[Extracted text]

Open Slavery existed in Kuwait until the 1940s. Slavery was formally abolished in Kuwait in 1949.

History

In the 1890s, the British Empire gained control over the area. However, the British did not interfere with the inner policy of the state, but was content with keeping peace with the indigenous power holders, protecting British citizens, and managing the contacts with the international community, in which they assured that Kuwait obeyed the same international treaties signed by the British themselves.

Slave trade
During the Omani Empire (1692-1856), Oman was a center of the Zanzibar slave trade. Slaves were trafficked from the Swahili coast of East Africa via Zanzibar to Oman. From Oman, the slaves were exported to the rest of the Arabian Peninsula and Persia, including the Trucial States, Qatar, Bahrain and Kuwait. The Omani slave trade from Africa started to shrink in the late 19th-century. 

A second route of slave trade existed, with people from both Africa and East Asia, who were smuggled to Jeddah in the Arabian Peninsula in connection to the Muslim pilgrimage, Hajj, to Mecca and Medina. Victims were tricked to perform the journey willingly in the belief that they were going on the Hajj pilgrimage or employed as servants and then sold upon arrival. The method of kidnapping was also used. These slaves were then exported from the Hejaz to Oman, the Trucial States, Qatar, Bahrain and Kuwait.

[Supplied records]
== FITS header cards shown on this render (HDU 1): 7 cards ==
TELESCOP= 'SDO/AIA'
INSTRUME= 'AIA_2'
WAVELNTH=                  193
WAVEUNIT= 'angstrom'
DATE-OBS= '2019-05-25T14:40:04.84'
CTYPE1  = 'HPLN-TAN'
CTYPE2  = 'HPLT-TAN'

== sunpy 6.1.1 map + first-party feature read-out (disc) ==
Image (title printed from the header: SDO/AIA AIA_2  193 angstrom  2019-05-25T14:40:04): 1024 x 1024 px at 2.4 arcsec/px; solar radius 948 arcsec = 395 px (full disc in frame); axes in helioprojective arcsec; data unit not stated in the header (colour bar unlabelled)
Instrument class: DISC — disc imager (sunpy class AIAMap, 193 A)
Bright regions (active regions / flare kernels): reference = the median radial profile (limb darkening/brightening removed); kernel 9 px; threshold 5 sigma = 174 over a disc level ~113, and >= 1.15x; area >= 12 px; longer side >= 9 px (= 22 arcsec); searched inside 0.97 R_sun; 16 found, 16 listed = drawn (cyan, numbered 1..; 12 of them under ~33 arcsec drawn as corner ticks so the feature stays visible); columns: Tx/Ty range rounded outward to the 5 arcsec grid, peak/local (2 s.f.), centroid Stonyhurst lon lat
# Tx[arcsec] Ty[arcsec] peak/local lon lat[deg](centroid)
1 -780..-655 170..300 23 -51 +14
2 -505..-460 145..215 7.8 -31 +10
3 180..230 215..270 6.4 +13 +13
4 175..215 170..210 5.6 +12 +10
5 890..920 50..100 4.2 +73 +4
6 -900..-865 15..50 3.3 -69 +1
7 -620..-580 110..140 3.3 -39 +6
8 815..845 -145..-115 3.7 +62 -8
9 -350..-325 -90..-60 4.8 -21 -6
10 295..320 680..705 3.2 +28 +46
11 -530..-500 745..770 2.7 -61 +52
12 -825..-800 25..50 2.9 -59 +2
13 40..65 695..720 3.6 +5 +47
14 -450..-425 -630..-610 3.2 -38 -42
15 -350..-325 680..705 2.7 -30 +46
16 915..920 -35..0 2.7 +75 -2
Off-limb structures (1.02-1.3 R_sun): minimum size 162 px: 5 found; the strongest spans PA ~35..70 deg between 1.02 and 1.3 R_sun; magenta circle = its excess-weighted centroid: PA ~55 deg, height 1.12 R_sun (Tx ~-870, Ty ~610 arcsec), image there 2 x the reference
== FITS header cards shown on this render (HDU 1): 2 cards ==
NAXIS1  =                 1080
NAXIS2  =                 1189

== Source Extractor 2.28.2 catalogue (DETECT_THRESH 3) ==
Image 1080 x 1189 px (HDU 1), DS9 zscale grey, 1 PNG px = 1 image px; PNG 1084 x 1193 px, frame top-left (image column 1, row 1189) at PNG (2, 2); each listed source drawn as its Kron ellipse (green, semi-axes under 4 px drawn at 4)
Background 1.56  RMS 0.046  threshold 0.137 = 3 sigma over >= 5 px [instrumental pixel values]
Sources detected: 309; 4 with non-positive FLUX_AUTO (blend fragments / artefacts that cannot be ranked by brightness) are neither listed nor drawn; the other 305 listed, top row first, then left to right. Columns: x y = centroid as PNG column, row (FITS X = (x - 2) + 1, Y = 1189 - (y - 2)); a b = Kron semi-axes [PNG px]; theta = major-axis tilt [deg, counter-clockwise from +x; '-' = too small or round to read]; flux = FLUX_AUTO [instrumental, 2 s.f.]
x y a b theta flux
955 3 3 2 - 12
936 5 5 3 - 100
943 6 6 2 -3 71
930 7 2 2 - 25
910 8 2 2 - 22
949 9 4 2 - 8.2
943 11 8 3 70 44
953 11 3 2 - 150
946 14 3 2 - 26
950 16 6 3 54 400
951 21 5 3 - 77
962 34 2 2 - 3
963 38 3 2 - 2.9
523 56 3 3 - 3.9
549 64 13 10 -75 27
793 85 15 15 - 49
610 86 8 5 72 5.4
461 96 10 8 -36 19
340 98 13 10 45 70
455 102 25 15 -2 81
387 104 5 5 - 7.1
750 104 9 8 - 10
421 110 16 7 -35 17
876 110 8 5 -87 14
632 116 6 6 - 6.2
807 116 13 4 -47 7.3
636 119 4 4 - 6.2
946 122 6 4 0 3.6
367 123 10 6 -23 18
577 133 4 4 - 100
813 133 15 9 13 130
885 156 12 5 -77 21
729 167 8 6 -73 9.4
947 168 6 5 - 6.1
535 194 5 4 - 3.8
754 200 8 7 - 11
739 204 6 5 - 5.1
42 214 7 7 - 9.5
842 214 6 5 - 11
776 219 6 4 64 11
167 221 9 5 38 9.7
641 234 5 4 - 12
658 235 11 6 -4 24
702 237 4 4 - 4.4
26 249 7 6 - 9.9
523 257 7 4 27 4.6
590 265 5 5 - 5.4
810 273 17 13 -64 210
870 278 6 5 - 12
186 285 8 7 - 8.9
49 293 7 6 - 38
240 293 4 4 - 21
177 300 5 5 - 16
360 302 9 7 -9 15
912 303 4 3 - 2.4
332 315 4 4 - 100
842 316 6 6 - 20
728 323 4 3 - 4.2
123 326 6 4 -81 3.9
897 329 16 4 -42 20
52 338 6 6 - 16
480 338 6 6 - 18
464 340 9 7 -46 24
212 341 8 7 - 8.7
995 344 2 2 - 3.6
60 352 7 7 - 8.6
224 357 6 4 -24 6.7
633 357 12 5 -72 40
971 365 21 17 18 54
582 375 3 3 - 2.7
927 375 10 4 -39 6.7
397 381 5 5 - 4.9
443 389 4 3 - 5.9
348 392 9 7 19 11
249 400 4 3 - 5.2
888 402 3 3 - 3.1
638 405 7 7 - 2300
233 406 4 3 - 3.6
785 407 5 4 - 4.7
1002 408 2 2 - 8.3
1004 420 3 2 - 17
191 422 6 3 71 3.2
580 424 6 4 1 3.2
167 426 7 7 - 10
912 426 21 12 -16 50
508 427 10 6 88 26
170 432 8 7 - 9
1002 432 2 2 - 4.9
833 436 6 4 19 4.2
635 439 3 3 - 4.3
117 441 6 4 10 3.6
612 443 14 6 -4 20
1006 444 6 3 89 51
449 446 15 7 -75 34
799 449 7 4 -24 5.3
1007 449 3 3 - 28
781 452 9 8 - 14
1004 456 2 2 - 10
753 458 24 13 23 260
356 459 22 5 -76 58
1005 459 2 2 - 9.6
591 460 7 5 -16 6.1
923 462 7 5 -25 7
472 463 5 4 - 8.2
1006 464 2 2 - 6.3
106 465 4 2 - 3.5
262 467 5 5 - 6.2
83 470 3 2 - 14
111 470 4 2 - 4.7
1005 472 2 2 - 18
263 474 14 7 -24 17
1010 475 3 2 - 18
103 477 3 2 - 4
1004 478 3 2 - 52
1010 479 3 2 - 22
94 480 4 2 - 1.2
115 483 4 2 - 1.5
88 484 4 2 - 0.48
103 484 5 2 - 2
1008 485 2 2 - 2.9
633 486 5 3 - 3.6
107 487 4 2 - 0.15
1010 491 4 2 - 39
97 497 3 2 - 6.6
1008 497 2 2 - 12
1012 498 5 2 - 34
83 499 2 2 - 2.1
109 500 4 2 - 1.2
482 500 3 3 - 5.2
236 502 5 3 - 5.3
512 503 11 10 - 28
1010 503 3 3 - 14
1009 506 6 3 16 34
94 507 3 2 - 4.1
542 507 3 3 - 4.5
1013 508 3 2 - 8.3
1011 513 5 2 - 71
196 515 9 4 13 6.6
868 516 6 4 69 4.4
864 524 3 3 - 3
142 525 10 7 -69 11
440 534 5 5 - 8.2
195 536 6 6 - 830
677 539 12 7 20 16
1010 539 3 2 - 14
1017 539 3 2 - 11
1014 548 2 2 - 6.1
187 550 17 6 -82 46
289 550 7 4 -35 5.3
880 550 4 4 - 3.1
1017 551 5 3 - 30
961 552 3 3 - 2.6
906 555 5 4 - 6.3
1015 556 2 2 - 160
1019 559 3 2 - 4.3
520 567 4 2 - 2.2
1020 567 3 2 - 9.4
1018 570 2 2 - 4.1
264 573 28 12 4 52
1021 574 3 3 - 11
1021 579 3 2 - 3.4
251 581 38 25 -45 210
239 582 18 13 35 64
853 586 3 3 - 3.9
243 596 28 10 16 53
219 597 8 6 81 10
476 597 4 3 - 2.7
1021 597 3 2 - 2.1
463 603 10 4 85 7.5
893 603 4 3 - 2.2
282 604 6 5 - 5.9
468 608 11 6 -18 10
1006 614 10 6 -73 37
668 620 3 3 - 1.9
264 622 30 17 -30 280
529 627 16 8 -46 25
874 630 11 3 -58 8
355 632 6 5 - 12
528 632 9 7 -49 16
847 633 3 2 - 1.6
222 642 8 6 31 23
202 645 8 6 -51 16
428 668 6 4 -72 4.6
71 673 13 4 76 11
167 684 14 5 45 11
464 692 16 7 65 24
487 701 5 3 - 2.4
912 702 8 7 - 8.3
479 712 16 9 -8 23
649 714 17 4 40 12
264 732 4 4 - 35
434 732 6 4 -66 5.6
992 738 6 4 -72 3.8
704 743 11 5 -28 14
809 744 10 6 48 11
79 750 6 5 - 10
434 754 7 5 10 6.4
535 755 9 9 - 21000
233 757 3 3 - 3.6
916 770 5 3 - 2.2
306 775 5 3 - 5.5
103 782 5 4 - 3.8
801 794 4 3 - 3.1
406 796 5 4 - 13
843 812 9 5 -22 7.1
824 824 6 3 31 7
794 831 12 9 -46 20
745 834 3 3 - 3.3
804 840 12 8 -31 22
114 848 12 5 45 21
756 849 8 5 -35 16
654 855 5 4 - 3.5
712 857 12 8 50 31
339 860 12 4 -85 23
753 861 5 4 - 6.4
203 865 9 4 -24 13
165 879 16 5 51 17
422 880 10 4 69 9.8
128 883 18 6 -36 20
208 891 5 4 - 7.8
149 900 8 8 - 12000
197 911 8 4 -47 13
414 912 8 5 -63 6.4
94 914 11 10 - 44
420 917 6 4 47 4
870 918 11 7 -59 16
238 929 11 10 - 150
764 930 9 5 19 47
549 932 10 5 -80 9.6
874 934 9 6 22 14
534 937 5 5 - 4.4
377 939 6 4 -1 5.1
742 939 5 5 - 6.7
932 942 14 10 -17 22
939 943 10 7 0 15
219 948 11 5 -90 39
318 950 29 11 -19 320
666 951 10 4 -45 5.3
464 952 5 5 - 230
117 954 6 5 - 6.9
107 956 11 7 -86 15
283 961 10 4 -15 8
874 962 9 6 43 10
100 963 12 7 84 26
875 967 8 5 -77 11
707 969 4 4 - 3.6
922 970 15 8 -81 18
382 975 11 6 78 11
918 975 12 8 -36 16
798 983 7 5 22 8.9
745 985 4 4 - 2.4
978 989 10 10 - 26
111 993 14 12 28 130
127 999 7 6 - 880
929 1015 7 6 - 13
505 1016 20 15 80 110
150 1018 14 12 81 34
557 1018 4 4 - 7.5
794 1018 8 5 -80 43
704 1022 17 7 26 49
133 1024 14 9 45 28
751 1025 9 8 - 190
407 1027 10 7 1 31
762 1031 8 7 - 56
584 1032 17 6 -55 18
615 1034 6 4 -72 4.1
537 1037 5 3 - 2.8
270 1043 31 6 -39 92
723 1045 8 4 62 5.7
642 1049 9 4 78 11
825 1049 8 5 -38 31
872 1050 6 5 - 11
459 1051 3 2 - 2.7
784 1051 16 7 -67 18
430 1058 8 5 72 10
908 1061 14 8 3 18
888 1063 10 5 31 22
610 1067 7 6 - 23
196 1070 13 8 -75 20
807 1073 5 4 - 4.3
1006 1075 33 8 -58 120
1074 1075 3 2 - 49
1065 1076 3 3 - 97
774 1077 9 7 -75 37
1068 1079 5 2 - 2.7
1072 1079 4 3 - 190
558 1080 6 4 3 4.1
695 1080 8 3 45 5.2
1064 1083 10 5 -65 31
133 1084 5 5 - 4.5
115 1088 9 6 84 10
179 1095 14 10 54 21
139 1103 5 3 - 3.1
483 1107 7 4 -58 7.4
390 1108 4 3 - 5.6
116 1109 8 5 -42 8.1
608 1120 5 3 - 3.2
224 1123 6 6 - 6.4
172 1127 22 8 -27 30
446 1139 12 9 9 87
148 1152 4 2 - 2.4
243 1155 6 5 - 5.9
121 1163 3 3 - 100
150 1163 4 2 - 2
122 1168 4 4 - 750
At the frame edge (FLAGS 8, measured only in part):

[To be done]
• 1. Decide whether each statement agrees with the passage on slavery in Kuwait. Answer yes or no, and quote the deciding words.
(a) Slavery was formally abolished in Kuwait in 1949.
(b) After gaining control of the area, the British interfered with the state's inner policy.
(c) On the second route, people were smuggled to Jeddah.
• 2. Pick up the passage on slavery in Kuwait after its final sentence and keep writing.

[Task responses]
• 1.
(a) Yes: "Slavery was formally abolished in Kuwait in 1949."
(b) No: "the British did not interfere with the inner policy of the state"
(c) Yes: "who were smuggled to Jeddah in the Arabian Peninsula"

• 2.
In the 1940s, a third slave trade route was noted, in which Balochis from Balochistan were shipped across the Persian Gulf, many of whom had sold themselves or their children to escape poverty. 

In 1943, it was reported that Baloch girls were shipped via Oman and the Trucial States to Mecca, where they were popular as concubines, since Caucasian girls were no longer available, and were sold for $350-450.

Function
Female slaves were used as domestic servants and as concubines (sex slaves), while male slaves were primarily used within the pearl industry as pearl divers.

Activism against slave trade

The British Empire, having signed the 1926 Slavery Convention, was obliged to fight slavery and slave trade in all land under direct or indirect control of the British Empire. Since Kuwait were formally under British control, the British were expected to enforce this policy in the region. Officially, the British declared that they did just that, but in reality, the slavery and slave trade was tolerated by the British. 

The British considered their control over the region insufficient to do something about the slavery and the slave trade. The British policy was therefore to assure the League of Nations that Kuwait followed the same anti slavery treaties signed by the British, but in parallel prevent any international observations of the area, which would disprove these claims. 

In both 1932 and 1935, the British colonial authorities refused to interfere in the slavery of the Trucial States, Qatar, Bahrain and Kuwait, since they were afraid that they could lose control over the area if they should attempt to enforce a policy against slavery, and they therefore prevented all international observations of the area which could force them to take action.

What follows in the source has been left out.